Fig. 1: Iodido agents induce oxidative DNA damage and produce mitochondrial dysfunction in GI cancer cells. | Communications Biology

Fig. 1: Iodido agents induce oxidative DNA damage and produce mitochondrial dysfunction in GI cancer cells.

From: Platinum iodido drugs show potential anti-tumor activity, affecting cancer cell metabolism and inducing ROS and senescence in gastrointestinal cancer cells

Fig. 1

a Oxidative DNA damage (FPG sensitive lesions) at telomeres (left up), mitochondria regions encoding for mitochondrial MT-COX1 (right up) and MT-CYB (right down) genes, as well as the nuclear 36B4 single copy gene (left down) in cells exposed, or not, to IC50 concentrations (see Methods for details) of CDDP or compounds I5 or I6 during 24 h. The differences in PCR kinetics (ΔCt) between FPG-digested vs undigested DNA (Buffer) is represented for each sample. Bars represent the mean fold change ± SEM 10–12 replicates from three independent experiments normalized to the control.

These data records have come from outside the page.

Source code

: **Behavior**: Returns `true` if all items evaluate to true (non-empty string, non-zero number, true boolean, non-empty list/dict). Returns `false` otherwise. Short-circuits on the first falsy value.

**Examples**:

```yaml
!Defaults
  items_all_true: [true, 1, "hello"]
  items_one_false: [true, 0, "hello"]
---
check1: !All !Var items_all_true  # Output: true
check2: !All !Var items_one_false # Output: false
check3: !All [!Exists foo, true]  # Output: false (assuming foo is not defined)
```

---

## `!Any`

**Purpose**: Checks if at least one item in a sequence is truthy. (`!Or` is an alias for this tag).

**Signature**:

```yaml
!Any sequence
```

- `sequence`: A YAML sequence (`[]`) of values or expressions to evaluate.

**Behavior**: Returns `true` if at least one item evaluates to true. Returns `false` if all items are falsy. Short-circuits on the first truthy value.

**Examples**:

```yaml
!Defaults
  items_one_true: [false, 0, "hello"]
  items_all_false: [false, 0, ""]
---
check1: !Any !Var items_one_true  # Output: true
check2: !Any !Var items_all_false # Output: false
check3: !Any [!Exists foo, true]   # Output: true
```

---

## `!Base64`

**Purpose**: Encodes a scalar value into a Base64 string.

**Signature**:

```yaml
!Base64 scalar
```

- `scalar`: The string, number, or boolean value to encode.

Statistical significance was calculated using two-tailed unpaired t-test (*p < 0.05, **p < 0.01, *** p < 0.001, ns not significant). b Mean fold change ± SD of the ratio of ΔΨm probe (CMX-ROS)/Mitochondrial mass probe (MitoGreen) as a measurement to evaluate mitochondrial functionality in AGS, MKN45 and PANC1 treated with CDDP, I5 or I6 (IC50 doses for 24 h). *p < 0.05, **p < 0.01, as determined by unpaired two-sided Student’s t-test, compared to untreated (C: Control) set as 1.0.